- _PROBLEMS AND TASKS_:
1. In the essay on emotion in decision-making, what gave rise to scientific rigor, data-driven thinking, and systems of proof?
2. Continue the essay on emotion in decision-making from its last sentence.

- _STUDY TEXT_:
◆ ◆ ◆ ◆ ◆ ◆ ◆
Maybe you’re not emotional enough.
Why “removing emotion” from decision-making is not wisdom but a failure of human fluency.
Do you subscribe to “removing the emotion” from your decision-making? Particularly if the stakes are high?
I disagree, and let’s talk about that.
While it’s often passed off as an innocuous phrase, “remove the emotion” is usually shorthand for something more reasonable: to not let irrational fear take the wheel. That, in itself, is sound. But it is reductive to proxy that with a suggestive that all emotion is therefore a distraction. Because the moment you do that, you make it significantly harder to listen to your intuition.
A strong gut feel, in business or in life, is undeniably a useful tool in decision-making. So, why would you deliberately reduce your access to it?
My sneaky suspicion is that, particularly in the West, we’ve overcorrected. A long, hard history of suspicion toward mystique and the intangible gave rise to scientific rigour, data-driven thinking, and systems of proof. All extraordinary things. But in the process, we’ve started privileging external markers of decision quality over our internal navigation systems. We trust (and economically back) what is measurable more than what is felt.
◆ ◆ ◆ ◆ ◆ ◆ ◆
- _Saved data entries_:
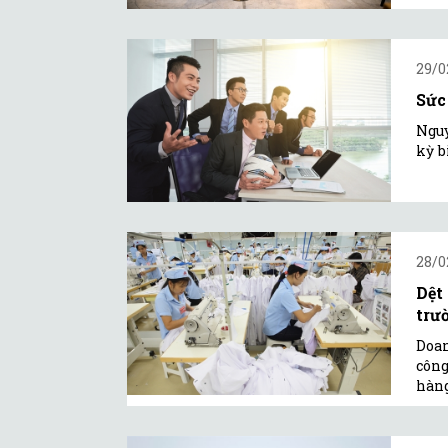
29/0
Sức
Nguy
kỳ b
28/0
Dệt
trư
Doan
công
hàng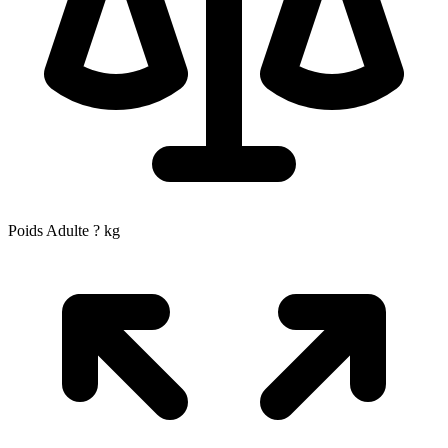
Poids Adulte
?
kg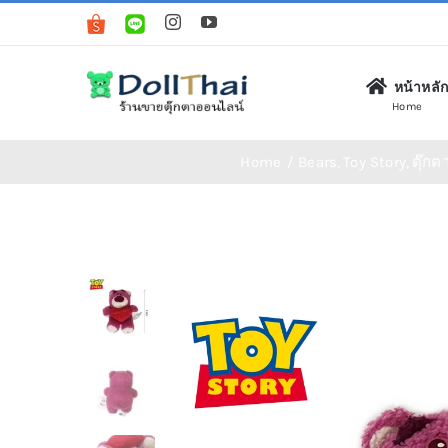
Skip
to
content
หน้าหลั
Home
Home
Bears
Toy Story
ตุ๊กต
ตุ๊กตา (Plush Toys)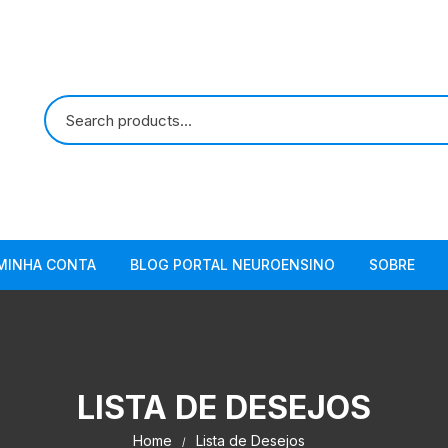
MINHA CONTA
BLOG PORTAL NEUROENSINO
SOBRE
LISTA DE DESEJOS
Home
Lista de Desejos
◆ ◆ ◆ ◆ ◆ ◆ ◆
- _RESPONSES_:
1. A long, hard history of suspicion toward mystique and the intangible.

2.
Have you ever experienced a key pivot moment in your life where nothing made logical sense, but you moved forward anyway — and it paid off? Perhaps you moved on from a career, accidentally met someone who led you to a dream relationship, or relocated on a whim with absolutely no clear rationale. And yet, those decisions become the most defining for you. This is your intuition speaking.
I suggest this not to entertain the esoteric, but to acknowledge the in-built, subconscious pattern recognition system already within you. Malcolm Gladwell’s Blink explores this notion at length. Those seemingly illogical gut responses are usually the result of accumulated information taken in beneath our conscious awareness, and surfacing as instinct before logic can catch up. It is thinking without thinking, to paraphrase Gladwell, and your emotions are its vessels.
Are we seeing now the threads between this aversion to emotion and society’s broader inability to name and quantify intangible value?
In my consulting work, I speak regularly with leaders of cultural institutions and non-profits who are trying to economically harness immense human value, yet operate within cash-strapped business models because that value is difficult to measure. This isn’t a coincidence.
The same instinct that tells us to “remove emotion” from decision-making is the one that struggles to account for value it cannot easily quantify.
To “remove emotion” may once have been useful advice. Now, it feels like wisdom that has hollowed out. It assumes humans are more erratic that they are — and in doing so, encourages us to distrust one of our most sophisticated internal systems.
On the contrary, removing emotion actually degrades decision-making.
Herein is the problem: emotion is being framed as noise, when it’s actually data you need to listen do.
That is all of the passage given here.